J’interromps ici mon récit des prophéties de Circé pour vous raconter les péripéties que nous avons vécues le lendemain :
Le jour commençant à paraître, Circé me quitta et se rendit dans son palais. Moi, je retournai à mon vaisseau, et j’ordonnai aux miens de délier les câbles et de d’embarquer. En un instant ils furent tous à leur poste. Circé nous envoya un vent favorable. La mer fut belle et notre navigation s’annonça sous les plus heureux auspices [1]. Mais bientôt, le cœur troublé de larmes, je m’adressai à ma troupe en ces termes :
« Ô mes amis, il ne suffit pas que je sache les oracles qu’a prononcés la déesse Circé, je dois vous en instruire. Il dépend de nous de vivre ou de périr. La déesse m’a exhorté à fuir les prés fleuris d’où se fait entendre la voix enchanteresse des Sirènes. Seul, il m’est permis d’écouter leurs chants, mais à la condition que vous m’enchaîniez par les liens les plus forts au mât du vaisseau. Si je vous conjure et vous ordonne même de me délivrer, vous redoublerez mes chaînes. »
Pendant que je parlais, le vaisseau, suivant son cours, approcha de l’île des Sirènes. Soudain le vent tomba, l’air devint tout à fait calme, la mer tranquille. Une divinité berça doucement, charma et endormit les flots. Aussitôt mes compagnons furent debout ; on plia les voiles. Moi, dans ce péril pressant, je transformai à la hâte, en boules, une grande masse de cire, rendue heureusement plus maniable par les feux que dardait l’astre du jour.
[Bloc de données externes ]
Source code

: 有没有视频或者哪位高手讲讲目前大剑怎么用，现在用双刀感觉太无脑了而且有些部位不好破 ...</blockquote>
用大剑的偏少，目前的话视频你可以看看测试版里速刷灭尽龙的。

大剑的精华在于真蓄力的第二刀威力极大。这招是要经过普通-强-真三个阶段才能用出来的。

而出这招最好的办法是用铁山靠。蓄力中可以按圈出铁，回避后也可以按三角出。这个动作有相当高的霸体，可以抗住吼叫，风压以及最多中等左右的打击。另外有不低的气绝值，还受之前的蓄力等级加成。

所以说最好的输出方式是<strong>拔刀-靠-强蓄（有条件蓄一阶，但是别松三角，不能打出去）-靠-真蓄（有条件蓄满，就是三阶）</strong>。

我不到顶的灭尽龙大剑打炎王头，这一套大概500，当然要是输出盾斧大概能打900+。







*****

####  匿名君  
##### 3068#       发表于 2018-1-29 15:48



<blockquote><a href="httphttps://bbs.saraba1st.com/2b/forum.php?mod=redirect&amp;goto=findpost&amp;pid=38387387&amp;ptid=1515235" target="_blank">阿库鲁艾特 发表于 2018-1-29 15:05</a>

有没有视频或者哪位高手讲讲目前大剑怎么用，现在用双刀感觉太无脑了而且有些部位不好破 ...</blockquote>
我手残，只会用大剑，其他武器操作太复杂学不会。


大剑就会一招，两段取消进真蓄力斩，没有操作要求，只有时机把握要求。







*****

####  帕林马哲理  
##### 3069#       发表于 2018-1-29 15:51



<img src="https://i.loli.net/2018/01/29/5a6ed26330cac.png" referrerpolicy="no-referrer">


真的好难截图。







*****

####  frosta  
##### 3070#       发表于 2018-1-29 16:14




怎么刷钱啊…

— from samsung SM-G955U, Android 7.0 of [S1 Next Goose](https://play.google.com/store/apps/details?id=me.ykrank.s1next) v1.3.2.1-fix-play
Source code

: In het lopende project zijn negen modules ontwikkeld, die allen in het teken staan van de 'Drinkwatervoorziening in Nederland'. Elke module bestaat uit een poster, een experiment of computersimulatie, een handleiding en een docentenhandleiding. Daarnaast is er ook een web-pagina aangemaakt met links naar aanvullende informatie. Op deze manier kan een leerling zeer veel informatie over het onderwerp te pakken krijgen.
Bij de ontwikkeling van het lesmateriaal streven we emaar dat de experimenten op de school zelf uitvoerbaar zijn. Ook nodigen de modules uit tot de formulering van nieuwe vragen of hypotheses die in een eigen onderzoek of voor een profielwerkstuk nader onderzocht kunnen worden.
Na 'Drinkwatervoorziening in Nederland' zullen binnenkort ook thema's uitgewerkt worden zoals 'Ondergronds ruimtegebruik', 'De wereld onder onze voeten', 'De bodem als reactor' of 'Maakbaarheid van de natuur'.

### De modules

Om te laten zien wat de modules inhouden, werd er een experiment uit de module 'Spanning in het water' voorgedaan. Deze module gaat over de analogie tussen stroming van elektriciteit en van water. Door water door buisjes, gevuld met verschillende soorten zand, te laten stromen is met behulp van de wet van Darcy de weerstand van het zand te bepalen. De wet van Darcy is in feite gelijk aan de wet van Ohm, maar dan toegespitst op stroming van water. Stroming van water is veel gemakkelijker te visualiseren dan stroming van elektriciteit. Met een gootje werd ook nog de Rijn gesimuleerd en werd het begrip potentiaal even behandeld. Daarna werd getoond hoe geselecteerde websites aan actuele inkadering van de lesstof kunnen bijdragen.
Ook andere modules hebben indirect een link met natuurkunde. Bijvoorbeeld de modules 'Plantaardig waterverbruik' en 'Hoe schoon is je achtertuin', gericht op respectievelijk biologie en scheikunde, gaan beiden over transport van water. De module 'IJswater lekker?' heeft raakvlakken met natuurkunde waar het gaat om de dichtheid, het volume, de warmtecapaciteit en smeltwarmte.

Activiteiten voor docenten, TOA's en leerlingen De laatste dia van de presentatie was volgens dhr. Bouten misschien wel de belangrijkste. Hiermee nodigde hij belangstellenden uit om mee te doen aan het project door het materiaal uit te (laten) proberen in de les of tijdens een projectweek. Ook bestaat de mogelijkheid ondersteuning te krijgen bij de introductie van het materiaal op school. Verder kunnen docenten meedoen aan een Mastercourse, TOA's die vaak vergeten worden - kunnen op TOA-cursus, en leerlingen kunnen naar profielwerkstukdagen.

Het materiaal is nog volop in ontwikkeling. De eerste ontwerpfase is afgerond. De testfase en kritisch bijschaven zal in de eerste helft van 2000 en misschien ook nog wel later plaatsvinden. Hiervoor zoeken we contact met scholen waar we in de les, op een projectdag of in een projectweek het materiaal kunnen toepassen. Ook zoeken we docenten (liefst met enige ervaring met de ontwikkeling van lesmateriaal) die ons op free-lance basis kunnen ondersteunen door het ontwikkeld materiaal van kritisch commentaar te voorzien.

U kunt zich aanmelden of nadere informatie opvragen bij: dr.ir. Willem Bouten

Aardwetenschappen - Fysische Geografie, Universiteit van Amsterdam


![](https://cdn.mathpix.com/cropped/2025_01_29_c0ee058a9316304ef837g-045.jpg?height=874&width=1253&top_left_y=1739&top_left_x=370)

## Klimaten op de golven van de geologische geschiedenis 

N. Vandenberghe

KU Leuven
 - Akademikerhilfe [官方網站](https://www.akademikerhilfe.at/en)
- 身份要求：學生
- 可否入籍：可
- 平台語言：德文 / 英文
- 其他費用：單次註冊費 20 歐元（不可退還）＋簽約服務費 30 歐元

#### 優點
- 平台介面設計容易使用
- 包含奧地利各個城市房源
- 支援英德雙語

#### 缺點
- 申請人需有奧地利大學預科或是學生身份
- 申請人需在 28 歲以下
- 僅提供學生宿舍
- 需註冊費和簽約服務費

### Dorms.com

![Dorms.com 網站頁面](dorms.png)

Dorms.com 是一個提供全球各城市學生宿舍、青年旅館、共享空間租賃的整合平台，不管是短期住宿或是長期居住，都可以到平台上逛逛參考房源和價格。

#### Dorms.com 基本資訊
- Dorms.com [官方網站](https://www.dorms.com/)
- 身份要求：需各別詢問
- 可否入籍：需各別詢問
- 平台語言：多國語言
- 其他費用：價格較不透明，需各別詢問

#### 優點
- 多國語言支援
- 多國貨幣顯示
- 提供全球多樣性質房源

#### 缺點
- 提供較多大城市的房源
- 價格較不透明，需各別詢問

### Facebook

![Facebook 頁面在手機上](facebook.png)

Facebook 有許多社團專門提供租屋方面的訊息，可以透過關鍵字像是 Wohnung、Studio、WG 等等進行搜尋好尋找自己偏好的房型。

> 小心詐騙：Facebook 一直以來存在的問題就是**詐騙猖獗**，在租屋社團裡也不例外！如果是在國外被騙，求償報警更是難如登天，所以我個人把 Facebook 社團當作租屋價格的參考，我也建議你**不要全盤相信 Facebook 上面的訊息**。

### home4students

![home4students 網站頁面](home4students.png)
Je bouchai avec ces boules toutes les oreilles de mes compagnons. Eux m’attachèrent fortement par les pieds et par les mains au mât du vaisseau. Puis, s’étant remis sur leurs bancs, ils bouleversèrent les flots avec leurs rames. Nous n’étions plus qu’à une portée de voix du rivage quand les Sirènes, qui n’ignoraient pas l’approche du navire, entonnèrent ce chant, de la voix la plus harmonieuse :
« Ô fameux Ulysse, la gloire de la Grèce, viens, arrête ici ton vaisseau et prête l’oreille à notre voix. Heureux le navigateur qui passe devant ces bords ! Jamais il ne refusa d’entendre les accents qui coulent de nos lèvres. Ces accents l’enchantèrent. Il retourna plus instruit dans sa patrie. Rien n’est ignoré de nous. Nous savons tous les travaux des Troyens, et les vôtres, ô Grecs, dans cette guerre fameuse dont retentit tout l’univers. Le monde n’a point de secrets pour nous. »
Illustration de N. C. Wyeth
Ces paroles, accompagnées d’un chant céleste, me jetèrent dans le ravissement. Un charme invincible m’attira vers les Sirènes et je fis signe à mes compagnons de m’ôter mes liens. Mais Euryloque et Pérymède, s’élançant, les redoublèrent au contraire. Le navire fuyait. Les sons allaient, par degré, s’affaiblissant. Enfin je n’entendis plus rien, et mes compagnons nous rendirent, à eux l’ouïe, et à moi la liberté. L’île était déjà bien loin de nous.
[1] Se présenter dans des circonstances favorables. Durant l'Antiquité, les auspices étaient les présages et les augures que les dieux envoyaient aux hommes par des moyens variés (vol des oiseaux, forme des flammes...).